The BCC is a solely independent member-based organization. It receives no state support, which means it has a greater degree of independence in pursuing its aims. Overseeing the chamber’s activities is an eleven-member board, comprised of a mix of local and British members. Members come from the banking, business and legal professions. The board is elected at an annual general meeting held in May.

The current chairperson is Lukáš Ševčík, Managing Director of the law firm Kinstellar, which has offices around Central and Eastern Europe. The Honorary Chairperson is the British Ambassador to the Czech Republic, Sian MacLeod.

Alongside the board is the Executive Team, who, in the words of Head of Communications Alex Went, “is responsible for delivering that vision in terms of our twin strategy – to provide business advantage to our members, and to inform and improve the business environment – through the twin channels of networking and communications.”

Mr. Went sees the Czech Republic as a favorable place for UK business people to operate. Two of the main attractions are both being members of the EU and the openness of the Czech economy. He did highlight some differences, though. The two countries have different approaches to contract law and labor regulation; oral legal contracts are enforceable in the UK, and their labor laws are more flexible.

“However, the similarities are much greater than the differences. Other than in the complexities of public procurement, the Czech Republic is a straightforward place to do business,” he said.

One of the most visible ways the BCC engages with the local business community is through its workshops and events. The calendar is quite full as they hold about four events per month. The tone of the events can range from serious briefings about addressing corruption in the Czech business environment and skill-based workshops in which people can learn about using social media or improving their English skills for business to more informal events. The BCC has put on wine-tasting evenings, polo courses, days at the races, golf events, and Christmas carols during the festive season. Mr. Went mentioned that the social events are often British themed, so the chamber appeals not only to people’s commercial concerns but cultural interests too.

From their fifteen years of experience, Mr. Went feels that the BCC has honed its events and have found what works, though they are still looking to innovate.

“This autumn will see our New Technologies Day and British Fashion Day. Last September, 120 of our members attended a superb event at the Villa Tugendhat in Brno, and we currently looking to expand our offering for the regions, with events planned in both Olomouc and southern Bohemia.

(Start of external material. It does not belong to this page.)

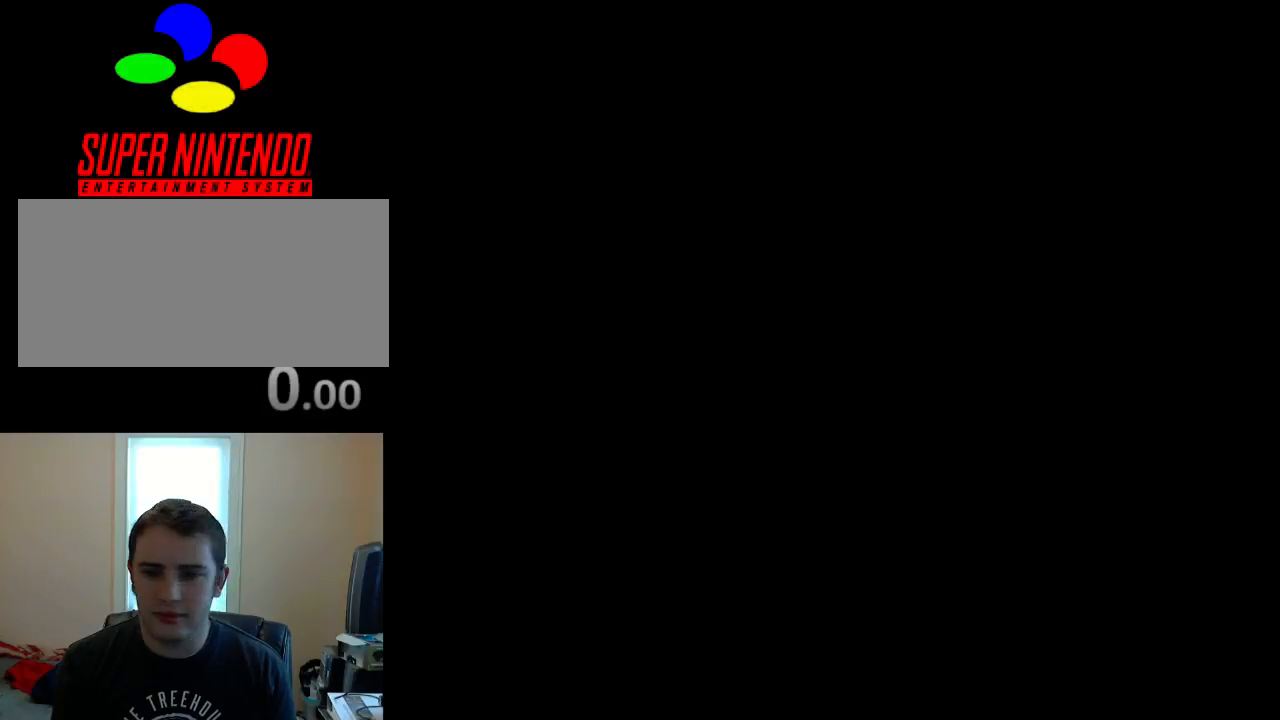
{"buttons": [], "events": []}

We constantly monitor feedback in order to create events of genuine quality for our members,” Mr. Went said.

Even if you don’t belong to the chamber, it doesn’t mean you have to miss out on the events. Many of the activities are open to non-members.

“We see all non-members as potential members, and they are always welcome to attend the majority of our events,” Mr. Went said.

Role in Society
The role of the BCC extends beyond bringing business people together and promoting business with the UK. The chamber also tries to promote what Mr. Went described as traditional British values. These are: integrity, fairness, and business friendliness. The chamber achieves these aims through the aforementioned briefings but also through working groups one of which looks at the issue of diversity.

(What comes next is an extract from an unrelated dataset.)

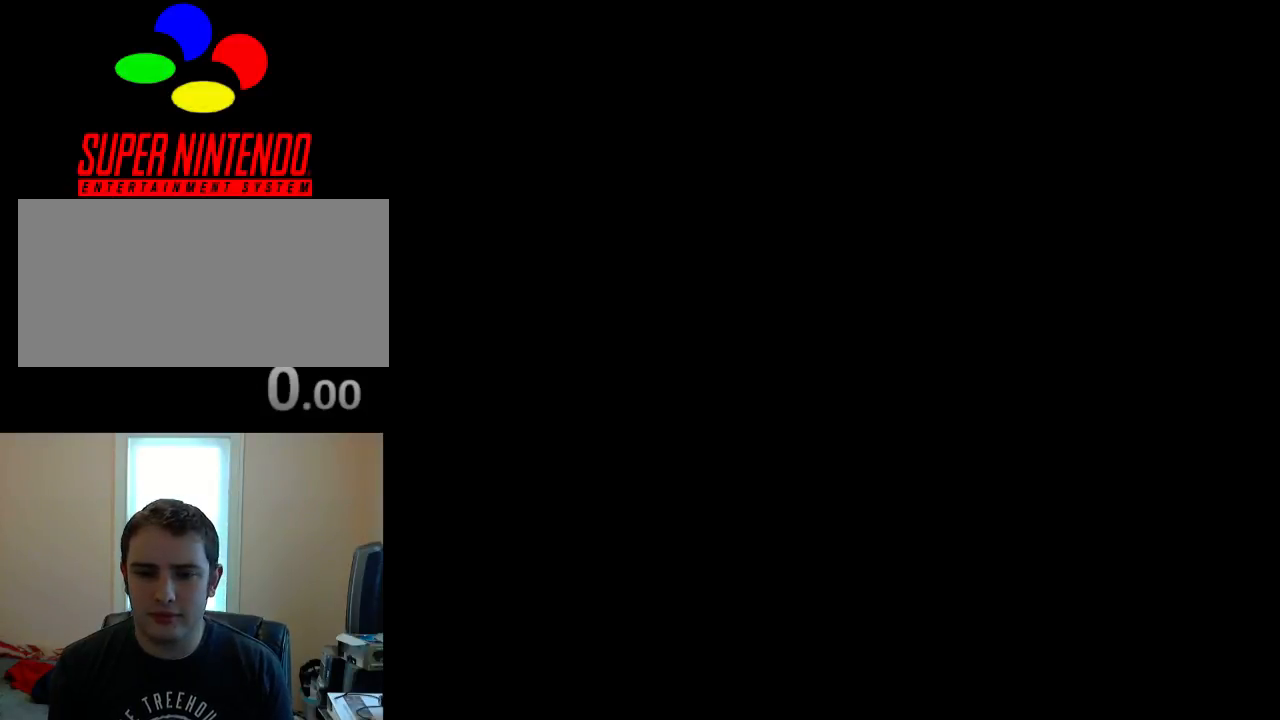
{"buttons": [], "events": []}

“In practice, the Chamber is always looking for ways to promote its members’ interests. We have a strong commitment to Corporate Social Responsibility, and in fact received the 2012 Best Small Chamber in Continental Europe award for our work in this area,” Mr. Went said.

One concrete program they have is called the Equilibrium Programme, which is running again in 2013. The program is a mentoring scheme for senior professional women. The idea is to foster women in junior positions with skills to take on senior positions. The mentor and mentee meet once a month for two hours, and the program is in English. The initiative is clearly worthwhile given that the senior management positions are mostly held by men.
The chamber has worked to increase public awareness of the UK Bribery Act and its effect here. The act makes bribery by British companies punishable even if outside the UK, so Czech companies with any British links would be affected. To make its members aware, the BCC held a seminar in conjunction with the Ministry of Industry and Trade to better inform its members.

“We continue to support initiatives that improve the transparency of the business environment and, we hope, of legislation,” Mr. Went said.

Information is crucial to the chamber’s activities. They produce a magazine called Focus which has features on the business environment. For example, the recent issue includes a feature on Moravia, the growing tech industry in East London, as well as an interview with David Černý. In addition, they have an e-newsletter called The Tube.

Overall, the chamber is slowly helping to shape the way business is done here and provide foreign business people with tools and networks to engage in local business, whether they are British or not.